FOUNDATIONS REVEALED COMPETITION ENTRY
Outline the story …
My outfit is based on the story of Greek Goddess Persephone, as told within 'Hesiod, the Homeric Hymns and Homerica/Hymn II (To Demeter)' which can be read here:
Persephone, Goddess of Spring & Nature, was picking flowers in a meadow when she came across a beautiful narcissus. As she reached out to pick the flower, the earth opened up beneath her and Persephone screamed as she was abducted by Hades and taken to become Queen of the Underworld. As she left the earth, Persephone still hoped that she would see her mother again. When she discovered her daughter was missing, Demeter searched all over the earth but could not find her. In her grief and anger at her daughter being stolen from her, Demeter, goddess of the harvest refused to allow anything to grow until she was returned to her. As the people starved due to famine, Zeus relented and agreed to have Persephone released. When Persephone was reunited with her mother, the Earth flourished again with growth.

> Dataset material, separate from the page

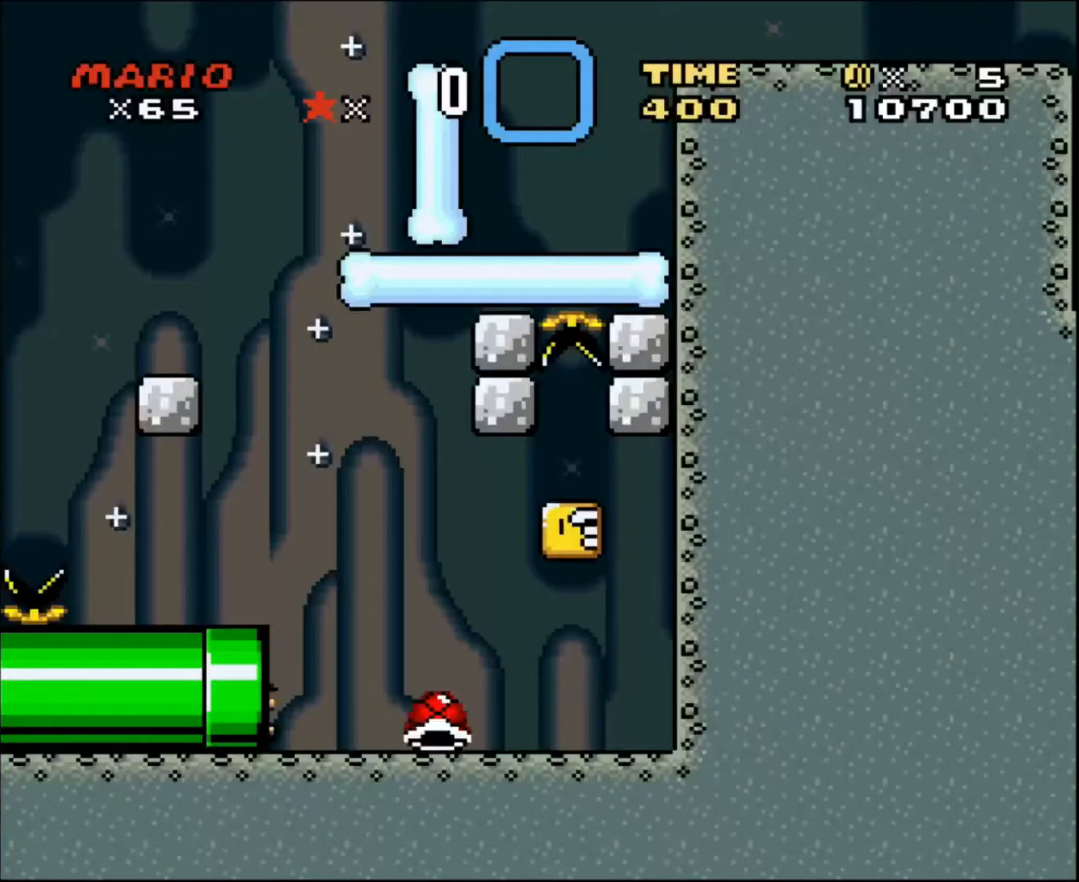
{"buttons": ["DPAD_RIGHT"], "events": [[434, "DPAD_RIGHT", "down"]]}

Before Persephone left the underworld , Hades fed her pomegranate seeds. Persephone, having tasted the food of the underworld was obliged to spend a third of each year there, and the remaining part of the year with Demeter and the immortal gods above. The heavy beads on my corset represent the pomegranate seeds bonding her to Hades, with the dip-dye representing her being pulled down into the Underworld. The draping was loosely inspired by ancient Greece.
Outline the construction…
The idea for an outfit inspired by Persephone has been in my head since I found some beads that reminded me of pomegranate seeds. It was important to me to use sustainable materials without compromising on design. The corset and skirt are made with organic cotton, draped organic cotton voile, sewn with recycled thread, dyed with natural madder root, laced with hemp cord and embellished with over 2500 glass 'pomegranate seed' beads.
For the pattern, I began with the Foundations Revealed pattern drafting tutorial, which I then adapted to the shape and fit I wanted and figured out how to draft the large hip gores where the beading would be placed. The base of the corset was constructed with the seams facing outwards and the boning channels and waist tape were added to this layer Another layer (minus the hip gores), with the draped voile pieces attached was added to the base layer.
In the past, I've been intimidated by beading, so for this corset I learned to attach beads using tambour embroidery, which worked well and I improved at it throughout the process, finding the correct tension and balance between the two shades of glass beads used. The gores were beaded in a frame before the panels were cut out and hand applied with whip stitches and pad stitching. It was also my first time using natural dyes. The corset is boned using spiral and flat steel boning and the bottom edge was bound with narrow cotton tape.